In August, while he was suffering from dysentery, the torture began. McCain was tied up and beaten every two hours. Sustaining further injuries, McCain decided to attempt suicide but was prevented by his captors from carrying out his plan.
He finally gave in and signed a "confession" admitting to "war crimes." Virtually every American POW who was subjected to such torture did, and nobody anywhere took these "confessions" seriously, since they were understood to have been obtained by torture. It was to that that my graceless former Facebook friend referred when he accused the senator of having been a "garbage traitor," thereby proving himself as impudent and presumptuous a jerk as his hero in the Oval Office.
Whatever others might have done, McCain himself considered yielding a dishonorable act of which he was personally ashamed. Later he would write, "I had learned what we all learned over there: every man has his breaking point. I had reached mine." But he continued to fight. He was beaten two or three times a week because he refused to sign further statements.
He refused to meet with visiting anti-war groups lest he give his captors a propaganda victory by being filmed with them. In late 1969, the brutal treatment of the prisoners improved somewhat. McCain continued to lead his fellow prisoners in resisting their captors in whatever ways might be possible.
McCain was released on March 14, 1973, after five and a half years as a POW. As a result of his injuries, he was never again able to raise his arms above his shoulders. He would eventually come to understand and form friendships with people who had been active in the anti-war movement and even with some of the North Vietnamese who had been his captors. John McCain was not a vindictive man. I have to wonder how much of his opposition to President Trump attending his funeral was based not on the president's pompous and outrageous statements about him personally, but rather on what Mr. Trump has done and continues to to to Sen. McCain's party and to his nation.
Just as Donald Trump's disgraceful statement was a kind of defining moment for him, John McCain's ordeal as a POW was also a defining moment. And whatever either Mr. Trump or that boorish Facebook commenter last night might say, and whatever S himself might have thought, it defined him as a true hero.
The night after I met John McCain, I had another honor. After my own precinct caucus adjourned, I joined other McCain supporters at a meeting room in downtown Des Moines. Sen. McCain was campaigning in New Hampshire that night and addressed us from there.

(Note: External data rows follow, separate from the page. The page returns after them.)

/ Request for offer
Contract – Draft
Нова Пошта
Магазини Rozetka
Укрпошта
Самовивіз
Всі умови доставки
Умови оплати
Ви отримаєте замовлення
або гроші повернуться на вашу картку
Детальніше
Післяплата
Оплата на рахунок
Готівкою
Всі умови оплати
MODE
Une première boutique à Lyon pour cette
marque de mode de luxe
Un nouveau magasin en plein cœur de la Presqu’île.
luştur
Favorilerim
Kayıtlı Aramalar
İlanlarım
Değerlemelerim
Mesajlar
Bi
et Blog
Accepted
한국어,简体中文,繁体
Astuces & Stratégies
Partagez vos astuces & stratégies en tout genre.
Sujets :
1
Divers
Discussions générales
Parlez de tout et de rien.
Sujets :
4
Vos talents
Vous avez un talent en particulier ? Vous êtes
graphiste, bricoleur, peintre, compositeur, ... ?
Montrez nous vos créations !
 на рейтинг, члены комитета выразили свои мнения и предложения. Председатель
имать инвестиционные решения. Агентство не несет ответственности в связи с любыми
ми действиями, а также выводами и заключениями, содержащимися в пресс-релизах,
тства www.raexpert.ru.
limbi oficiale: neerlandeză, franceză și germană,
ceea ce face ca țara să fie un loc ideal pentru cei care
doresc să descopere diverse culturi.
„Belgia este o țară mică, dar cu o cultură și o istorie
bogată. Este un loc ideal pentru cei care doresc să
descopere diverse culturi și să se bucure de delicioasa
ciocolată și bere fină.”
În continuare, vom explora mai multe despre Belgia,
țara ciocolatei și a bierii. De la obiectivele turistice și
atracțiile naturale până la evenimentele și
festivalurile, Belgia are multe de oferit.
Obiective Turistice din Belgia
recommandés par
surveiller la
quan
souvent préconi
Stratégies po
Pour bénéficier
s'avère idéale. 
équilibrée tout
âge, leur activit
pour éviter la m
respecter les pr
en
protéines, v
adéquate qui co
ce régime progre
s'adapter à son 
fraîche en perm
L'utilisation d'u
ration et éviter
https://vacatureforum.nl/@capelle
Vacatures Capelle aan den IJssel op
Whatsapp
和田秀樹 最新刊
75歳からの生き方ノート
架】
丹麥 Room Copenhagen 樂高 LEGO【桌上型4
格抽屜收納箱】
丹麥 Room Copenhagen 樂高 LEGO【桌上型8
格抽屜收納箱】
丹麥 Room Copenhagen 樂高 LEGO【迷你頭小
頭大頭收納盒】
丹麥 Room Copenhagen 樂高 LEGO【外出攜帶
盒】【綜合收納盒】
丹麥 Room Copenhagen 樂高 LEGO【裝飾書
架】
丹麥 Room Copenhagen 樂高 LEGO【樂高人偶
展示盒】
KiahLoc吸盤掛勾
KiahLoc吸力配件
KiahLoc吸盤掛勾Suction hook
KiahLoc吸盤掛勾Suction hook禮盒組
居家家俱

I heard what he had to say to us and watched the returns come in while sitting at the same table with Sen. Lindsey Graham and a group of Sen. McCain's fellow residents at the "Hanoi Hilton" and their wives. I was kept out of the draft, and therefore Vietnam, because of high blood pressure. I still regard it as an enormous honor to have shared that evening with a group of men who, captured though they were, were indeed heroes just as John McCain was a hero, and five times the men and five times the Americans as either our hapless president or my thankless former Facebook friend will ever be.
If there is anyone with the right to pass judgment on John McCain's moment of weakness at the Hanoi Hilton or his status as a hero, it is the heroes I spent the evening with on Caucus Night of 2008, most of whom probably had endured their own personal breaking points.
Let no one who has suffered less for his country even dare to comment about John McCain and his passing except in gratitude, respect, and admiration for him, and for his fellow heroes.